- [TEXTAUSZUG]
# # # # # # #
Eine Szene wie aus der Galerie

Plump gesagt handelt meine Szene davon, dass unsere Heldinnen einen Zug entern, der eine Bombe parat hält. Diese Bombe wird von Robotern bewacht; also stürmen die Damen mit Kanonen rein und zerballern alles. Das ist in weniger als 10 Sekunden erklärt, doch Snyder feuert in dieser Szene ein Effektgewitter ab, dass man nur noch die Augen aufreißen kann:

Ballernd stürmen die Heldinnen das Abteil, während die Kamera spielerisch den Kugeln und Feinden folgt. Während erste Roboter in Zeitlupe damit beginnen zurückzuballern, legt Snyder seinen Augenmerk kurz auf die Patronenhülsen, die mit geschickten Soundeffekten unterlegt aufzeigen, dass Raum und Zeit in diesem Abteil Variablen sind, mit denen es zu spielen gilt. Die Kamera springt von der Pistolenhülse zur Schrotflintenhülse der mittleren Schützin. Was die Schrotkugeln anrichten, ist unwichtig, denn die Kamera fokussiert sich sofort auf das dahinterstehende Sturmgewehr, nimmt wortwörtlich das Ziel-Visier in den Fokus und folgt der nächsten Kugel, die spektakulär den glasähnlichen Roboterkopf in Einzelteile zerlegt. In der Zwischenzeit hat die Schützin die Distanz zum Feind überwunden und schlägt noch einmal physisch mit dem Kolben nach. Auch hier zeigt sich wieder: Raum, Zeit und Distanzen sind nicht existent, allein Snyder bestimmt darüber, was hier geschieht.
# # # # # # #
- [BEREITGESTELLTE ANGABEN]
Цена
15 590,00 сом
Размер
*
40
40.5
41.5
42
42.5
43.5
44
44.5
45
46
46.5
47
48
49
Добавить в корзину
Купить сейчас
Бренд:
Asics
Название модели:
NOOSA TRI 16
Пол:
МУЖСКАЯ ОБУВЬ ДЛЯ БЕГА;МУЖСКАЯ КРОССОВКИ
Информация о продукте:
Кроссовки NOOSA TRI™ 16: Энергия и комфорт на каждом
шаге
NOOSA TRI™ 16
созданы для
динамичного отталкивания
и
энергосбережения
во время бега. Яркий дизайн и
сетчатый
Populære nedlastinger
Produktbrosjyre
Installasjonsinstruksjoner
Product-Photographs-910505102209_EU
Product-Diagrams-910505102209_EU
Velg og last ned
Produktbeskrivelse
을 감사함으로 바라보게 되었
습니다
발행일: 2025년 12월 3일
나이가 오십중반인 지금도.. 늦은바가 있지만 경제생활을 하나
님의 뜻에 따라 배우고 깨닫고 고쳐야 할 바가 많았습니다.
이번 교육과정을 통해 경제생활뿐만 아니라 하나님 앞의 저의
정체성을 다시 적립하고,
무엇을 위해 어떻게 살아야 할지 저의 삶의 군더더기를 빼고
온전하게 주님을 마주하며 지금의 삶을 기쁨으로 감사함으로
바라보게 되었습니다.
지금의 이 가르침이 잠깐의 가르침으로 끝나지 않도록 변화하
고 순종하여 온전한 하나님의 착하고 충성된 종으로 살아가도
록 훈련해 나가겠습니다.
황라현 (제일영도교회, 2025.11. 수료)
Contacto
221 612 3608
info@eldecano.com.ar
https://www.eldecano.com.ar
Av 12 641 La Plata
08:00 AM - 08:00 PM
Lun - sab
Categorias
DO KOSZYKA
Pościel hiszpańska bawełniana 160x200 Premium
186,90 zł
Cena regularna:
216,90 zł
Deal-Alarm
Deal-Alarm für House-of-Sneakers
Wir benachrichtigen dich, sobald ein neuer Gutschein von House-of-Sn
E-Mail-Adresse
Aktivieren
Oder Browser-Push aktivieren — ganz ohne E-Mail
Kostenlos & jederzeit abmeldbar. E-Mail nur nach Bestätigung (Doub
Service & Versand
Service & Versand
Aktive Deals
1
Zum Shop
# # # # # # #
- [IHRE AUFGABE] Von wem wird die Bombe im Zug laut dem Textauszug über die Zugszene bewacht? Das Material ist eigenständig und gehört nicht zum Textauszug.

- [ANTWORT ZUR AUFGABE] Die Bombe wird von Robotern bewacht.